A lecturer and beloved flute teacher in Stanford’s music department for 35 years, Blaisdell died on March 11. She was 97.
Blaisdell’s father, a self-taught amateur flutist, introduced her to the instrument when she was 5. Disappointed she wasn’t a boy, he called Frances “Jim.” But he insisted on auditions for her with teachers who dismissed the idea of a girl flutist. One such audition secured a scholarship to what is now the Julliard School of Music.
In 1930 Blaisdell became first flute of the National Orchestral Association. She played as first flute or as a soloist for the New York Philharmonic, the New York City Ballet, the Metropolitan Opera and the Julliard Orchestra.
Blaisdell performed in a gold lamé dress as a soloist at Radio City Music Hall in the early 1930s, sandwiched by Rockettes, and in a short but lucrative stint in vaudeville. She played on Broadway in South Pacific and Carousel, and on the Hour of Charm on CBS and NBC radio with Phil Spitalny and His All-Girl Orchestra. She and her husband, clarinetist Alexander Williams, and three other Philharmonic players formed the Blaisdell Woodwind Quintet, which also had a radio series.

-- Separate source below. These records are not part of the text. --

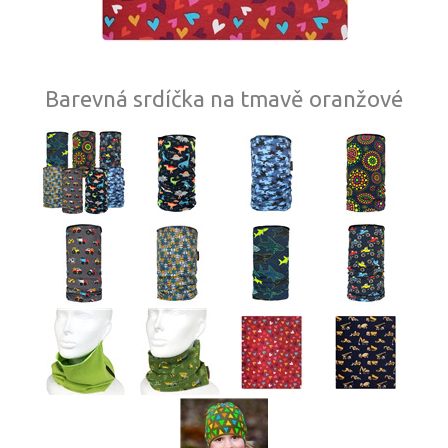
Barevná srdíčka na tmavě oranžové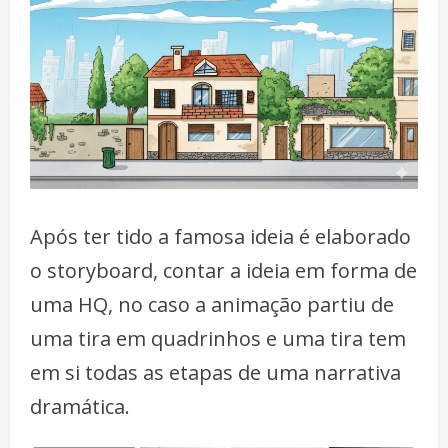
Após ter tido a famosa ideia é elaborado
o storyboard, contar a ideia em forma de
uma HQ, no caso a animação partiu de
uma tira em quadrinhos e uma tira tem
em si todas as etapas de uma narrativa
dramática.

In 1973, Blaisdell moved to California and started teaching at Stanford. In 2006 she received the Lloyd Dinkelspiel Award, which recognized her “extraordinary teaching, mentorship and support” of both majors and non majors. She kept in close contact with many of her students (one even called her from the delivery room) and at 97 still had 300 people on her Christmas card list.
She is survived by her daughter, Alexandra Hawley, ’65, MA ’69; her son, John Williams; three grandchildren; and three great-grandchildren. Her husband died in 2003.